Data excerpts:
****************************************

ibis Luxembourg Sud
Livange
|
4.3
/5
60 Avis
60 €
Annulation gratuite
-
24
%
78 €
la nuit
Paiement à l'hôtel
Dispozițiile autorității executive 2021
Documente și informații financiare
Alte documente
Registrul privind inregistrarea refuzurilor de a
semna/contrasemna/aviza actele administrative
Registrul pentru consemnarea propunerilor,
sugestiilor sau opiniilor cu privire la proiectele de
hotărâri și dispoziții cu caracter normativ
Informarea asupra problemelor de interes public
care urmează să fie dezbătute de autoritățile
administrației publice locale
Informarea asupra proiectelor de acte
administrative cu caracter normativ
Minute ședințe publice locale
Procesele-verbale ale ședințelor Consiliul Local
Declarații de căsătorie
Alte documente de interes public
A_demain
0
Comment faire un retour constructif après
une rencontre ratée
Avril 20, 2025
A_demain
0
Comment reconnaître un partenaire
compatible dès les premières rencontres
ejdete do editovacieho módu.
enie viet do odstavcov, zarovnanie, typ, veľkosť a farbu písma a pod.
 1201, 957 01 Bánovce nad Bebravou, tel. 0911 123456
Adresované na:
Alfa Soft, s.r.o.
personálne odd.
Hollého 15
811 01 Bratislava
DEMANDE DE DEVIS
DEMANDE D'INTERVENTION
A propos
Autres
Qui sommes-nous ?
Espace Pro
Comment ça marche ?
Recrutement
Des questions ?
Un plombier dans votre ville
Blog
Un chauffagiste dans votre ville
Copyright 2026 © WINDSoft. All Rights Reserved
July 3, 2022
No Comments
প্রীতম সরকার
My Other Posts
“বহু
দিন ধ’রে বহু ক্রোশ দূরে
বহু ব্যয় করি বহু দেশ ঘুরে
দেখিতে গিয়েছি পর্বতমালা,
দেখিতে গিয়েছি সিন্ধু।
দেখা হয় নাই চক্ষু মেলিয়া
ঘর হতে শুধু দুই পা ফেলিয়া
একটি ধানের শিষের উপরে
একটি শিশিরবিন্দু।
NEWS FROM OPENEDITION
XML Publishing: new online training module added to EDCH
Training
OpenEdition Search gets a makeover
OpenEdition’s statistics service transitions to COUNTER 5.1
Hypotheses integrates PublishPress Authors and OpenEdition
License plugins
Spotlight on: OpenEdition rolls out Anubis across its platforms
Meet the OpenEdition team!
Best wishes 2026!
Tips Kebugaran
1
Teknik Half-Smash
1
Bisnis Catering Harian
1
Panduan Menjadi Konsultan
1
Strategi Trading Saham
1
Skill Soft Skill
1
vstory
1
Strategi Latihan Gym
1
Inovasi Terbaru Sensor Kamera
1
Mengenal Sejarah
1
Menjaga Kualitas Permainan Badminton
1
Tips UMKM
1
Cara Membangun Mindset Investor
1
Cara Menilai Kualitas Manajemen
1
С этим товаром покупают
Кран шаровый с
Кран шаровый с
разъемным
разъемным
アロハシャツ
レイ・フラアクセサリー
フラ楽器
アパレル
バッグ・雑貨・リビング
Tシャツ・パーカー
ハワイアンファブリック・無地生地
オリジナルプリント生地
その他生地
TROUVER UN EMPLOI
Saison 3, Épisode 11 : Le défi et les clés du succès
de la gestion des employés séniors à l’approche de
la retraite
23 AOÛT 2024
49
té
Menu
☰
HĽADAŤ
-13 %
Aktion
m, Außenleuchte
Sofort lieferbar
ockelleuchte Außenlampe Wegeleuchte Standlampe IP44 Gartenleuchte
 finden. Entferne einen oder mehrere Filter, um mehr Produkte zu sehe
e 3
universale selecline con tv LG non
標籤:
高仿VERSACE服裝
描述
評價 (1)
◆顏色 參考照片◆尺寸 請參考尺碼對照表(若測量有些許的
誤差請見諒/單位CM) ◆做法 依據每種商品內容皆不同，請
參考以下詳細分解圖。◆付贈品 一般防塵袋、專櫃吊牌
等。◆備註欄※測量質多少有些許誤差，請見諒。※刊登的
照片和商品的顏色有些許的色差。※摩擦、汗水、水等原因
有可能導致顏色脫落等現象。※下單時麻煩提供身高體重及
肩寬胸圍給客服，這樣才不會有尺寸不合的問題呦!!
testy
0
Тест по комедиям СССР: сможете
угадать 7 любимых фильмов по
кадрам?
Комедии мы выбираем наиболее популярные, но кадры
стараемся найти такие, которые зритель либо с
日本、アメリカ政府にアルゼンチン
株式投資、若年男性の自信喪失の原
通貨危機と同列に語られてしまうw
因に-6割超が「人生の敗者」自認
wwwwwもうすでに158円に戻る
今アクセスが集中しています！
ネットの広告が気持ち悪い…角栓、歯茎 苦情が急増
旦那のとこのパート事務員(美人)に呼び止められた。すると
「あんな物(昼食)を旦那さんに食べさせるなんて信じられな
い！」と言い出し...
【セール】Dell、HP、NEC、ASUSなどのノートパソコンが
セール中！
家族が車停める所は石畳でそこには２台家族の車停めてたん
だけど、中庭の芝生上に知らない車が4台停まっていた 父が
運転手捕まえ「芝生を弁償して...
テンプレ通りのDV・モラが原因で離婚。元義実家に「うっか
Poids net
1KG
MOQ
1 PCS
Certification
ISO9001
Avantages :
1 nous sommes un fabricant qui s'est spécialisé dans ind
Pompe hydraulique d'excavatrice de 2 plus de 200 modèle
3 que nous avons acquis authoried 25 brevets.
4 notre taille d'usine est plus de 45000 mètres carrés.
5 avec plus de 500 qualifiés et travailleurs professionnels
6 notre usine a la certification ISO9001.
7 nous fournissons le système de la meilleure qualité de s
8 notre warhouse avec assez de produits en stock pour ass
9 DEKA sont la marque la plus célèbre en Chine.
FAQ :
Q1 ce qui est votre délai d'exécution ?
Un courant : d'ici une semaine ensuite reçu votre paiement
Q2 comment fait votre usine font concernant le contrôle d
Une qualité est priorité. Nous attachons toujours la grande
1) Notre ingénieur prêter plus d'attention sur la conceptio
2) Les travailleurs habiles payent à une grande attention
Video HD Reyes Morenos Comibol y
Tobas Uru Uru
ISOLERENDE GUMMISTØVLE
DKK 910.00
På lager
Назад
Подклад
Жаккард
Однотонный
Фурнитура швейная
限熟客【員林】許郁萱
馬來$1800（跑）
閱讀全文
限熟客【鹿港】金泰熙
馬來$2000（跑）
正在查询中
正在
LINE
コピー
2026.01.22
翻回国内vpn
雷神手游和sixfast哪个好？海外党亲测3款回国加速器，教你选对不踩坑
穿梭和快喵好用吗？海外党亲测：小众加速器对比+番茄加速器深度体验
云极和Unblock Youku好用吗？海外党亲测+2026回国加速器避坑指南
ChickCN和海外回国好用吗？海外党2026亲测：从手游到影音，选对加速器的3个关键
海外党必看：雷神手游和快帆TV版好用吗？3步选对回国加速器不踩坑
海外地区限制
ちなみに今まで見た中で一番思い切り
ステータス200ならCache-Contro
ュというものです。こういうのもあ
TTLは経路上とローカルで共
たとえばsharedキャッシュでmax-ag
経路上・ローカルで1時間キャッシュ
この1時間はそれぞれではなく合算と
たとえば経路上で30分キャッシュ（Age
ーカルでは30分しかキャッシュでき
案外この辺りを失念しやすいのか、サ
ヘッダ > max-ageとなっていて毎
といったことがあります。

****************************************

## Requirement
Taking the lines above, repeat exactly those from the line that contains "стараемся найти такие, которые зритель либо с" through the line that contains "3 que nous avons acquis authoried 25 brevets.", and both of those lines as well. Include nothing else.

## Your solution
стараемся найти такие, которые зритель либо с
日本、アメリカ政府にアルゼンチン
株式投資、若年男性の自信喪失の原
通貨危機と同列に語られてしまうw
因に-6割超が「人生の敗者」自認
wwwwwもうすでに158円に戻る
今アクセスが集中しています！
ネットの広告が気持ち悪い…角栓、歯茎 苦情が急増
旦那のとこのパート事務員(美人)に呼び止められた。すると
「あんな物(昼食)を旦那さんに食べさせるなんて信じられな
い！」と言い出し...
【セール】Dell、HP、NEC、ASUSなどのノートパソコンが
セール中！
家族が車停める所は石畳でそこには２台家族の車停めてたん
だけど、中庭の芝生上に知らない車が4台停まっていた 父が
運転手捕まえ「芝生を弁償して...
テンプレ通りのDV・モラが原因で離婚。元義実家に「うっか
Poids net
1KG
MOQ
1 PCS
Certification
ISO9001
Avantages :
1 nous sommes un fabricant qui s'est spécialisé dans ind
Pompe hydraulique d'excavatrice de 2 plus de 200 modèle
3 que nous avons acquis authoried 25 brevets.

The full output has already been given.